Cardiologist Wouter Basson never violated human rights or medical ethical standards when he headed South Africa’s chemical warfare programme, the Health Professions Council heard on Friday.
Former surgeon general Niel Knobel told the council he did not agree with the views of American medical ethics expert Steven Miles that Basson had violated various World Medical Association (WMA) declarations and regulations.
Basson faces four charges of unprofessional and unethical conduct.
The charges relate to his conduct as a medical doctor when he headed the country’s chemical and biological warfare research programme for the defence force in the 1980s and early 1990s during the apartheid era.
He is accused of acting unethically in the 1980s by co-operating in the large-scale production of mandrax and cocaine, and weaponising teargas and supplying it to rebel leader Jonas Savimbi in the Angolan war.
He is also accused of acting unethically by providing disorientating substances for cross-border kidnappings and making cyanide capsules available for distribution to operatives for suicide purposes.
Knobel said Basson had been deployed as a special forces soldier during that time and not a medical doctor.
‘No doctor-patient relationship’
“If he’s deployed as a soldier and he carries a weapon, he’s entitled to defend himself and his colleagues.

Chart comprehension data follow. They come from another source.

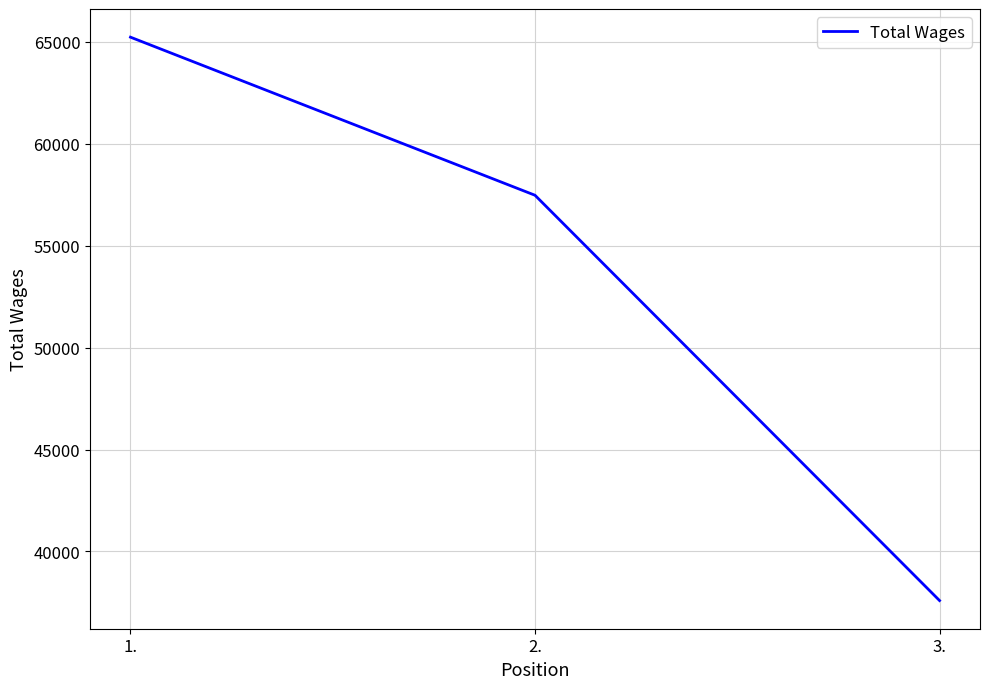

What is the change in value from 1. to 3.?

-27633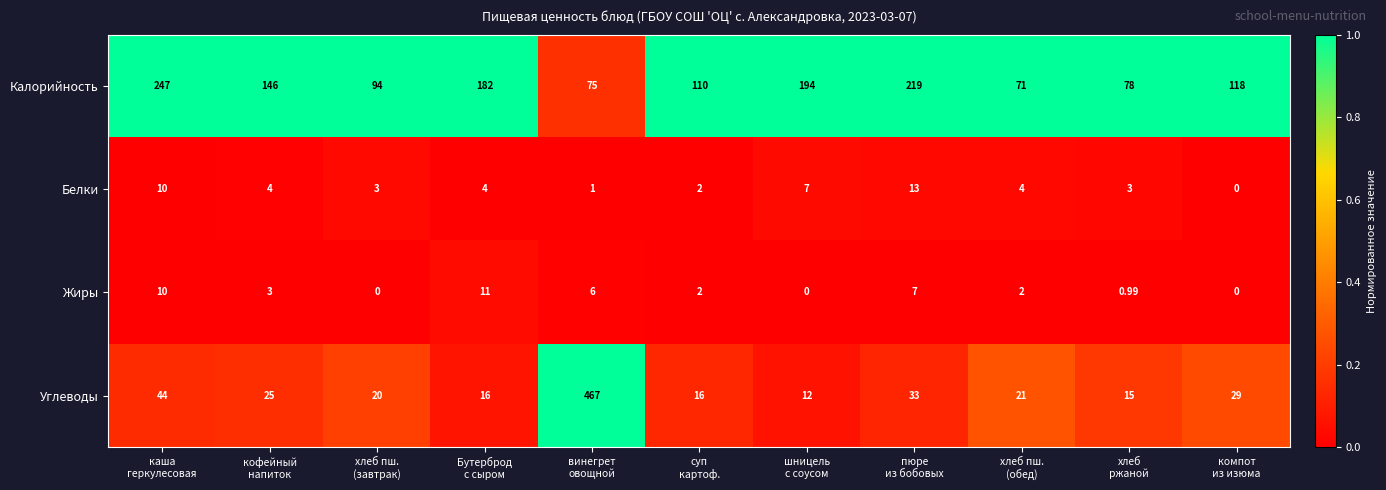

At how many categories does at least one series exceed 0?

11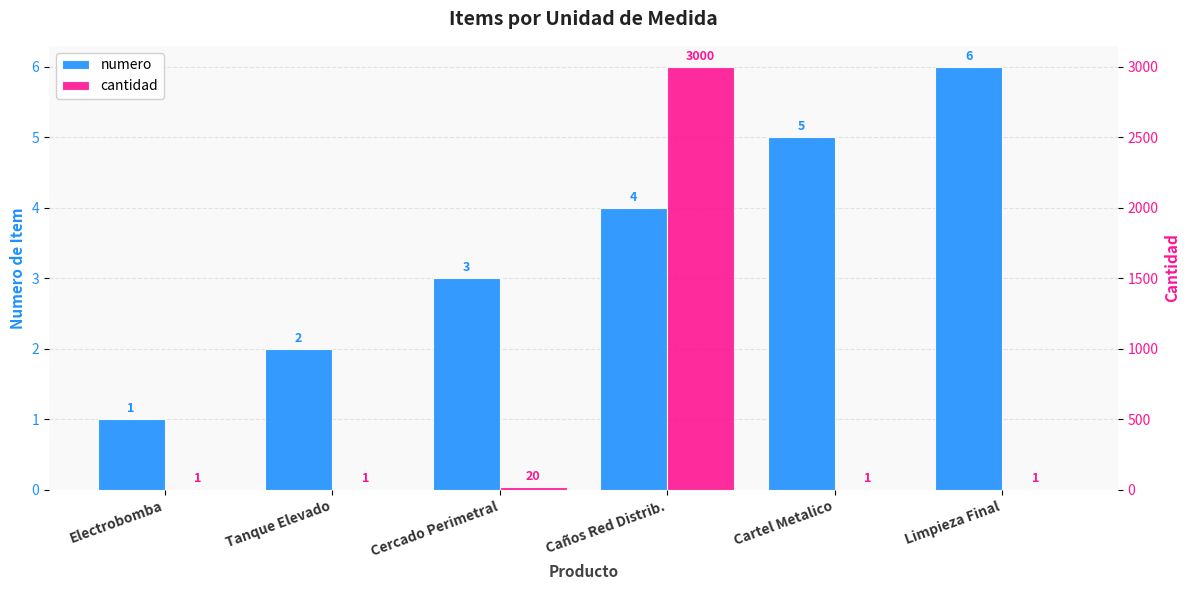

What is the greatest value displayed?

3000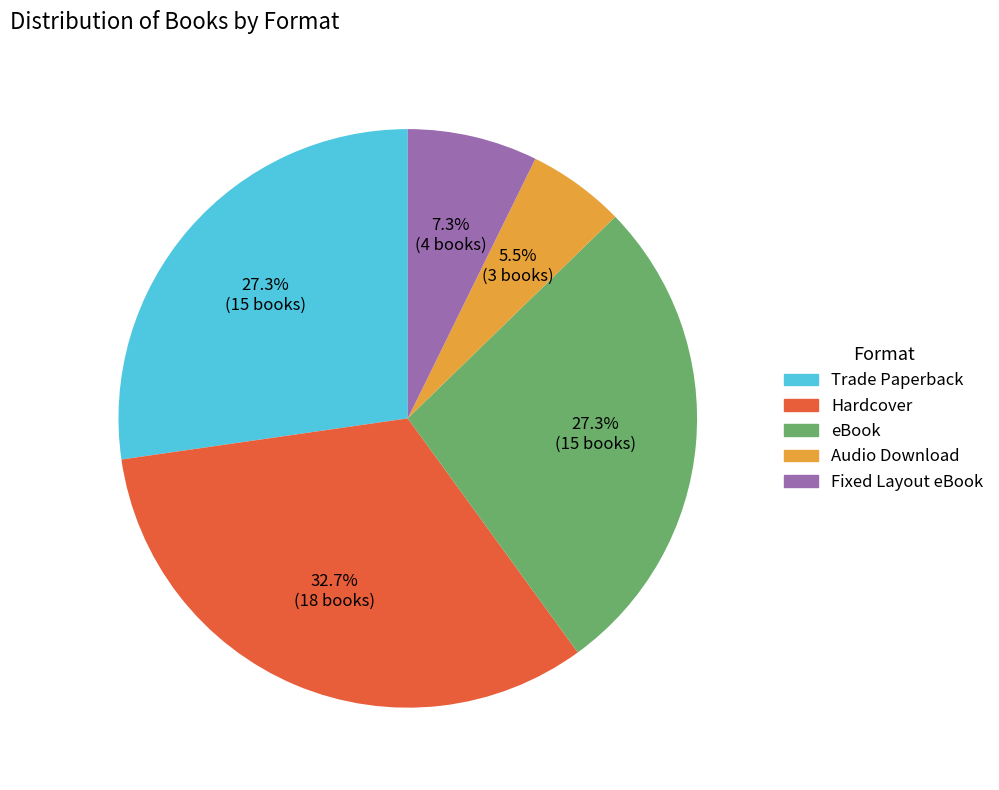

To the nearest percent, what portion does eBook represent?

27%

In a combat situation he’s part of a combat unit and there’s no doctor-patient relationship,” he said.
“If afterwards, one of his colleagues is wounded and he attends to him, then he’s acting as a medical doctor.”
He said the war in Angola was not conventional, as the opposing forces did not recognise international treaties and conventions.
“Circumstances might lead one to a situation where ethics in a time of war are not always the same as in a time of peace.”
He said he did not regard it as unethical for a medical doctor to provide a soldier with a cyanide capsule under certain circumstances.
Knobel argued that medical conventions and ethics had changed with development of new technology.
“In our country it was totally illegal to perform an abortion. Today if a doctor in a state hospital refused to perform an abortion, he or she will probably be charged. Our ethical rules change as we go along,” he said.
“I’m a member of the WMA, but we have to realise it’s not a perfect world we live in. Attitudes change and the world we live in changes along with them.”
He said the aim of the chemical warfare programme had always been to develop a defensive capability without using lethal or harmful substances.
He testified that the research material gathered under the programme was still regarded as a national asset and that former president Nelson Mandela had approved the safe storage of the material and the continuation of the defensive chemical warfare programme in 1997.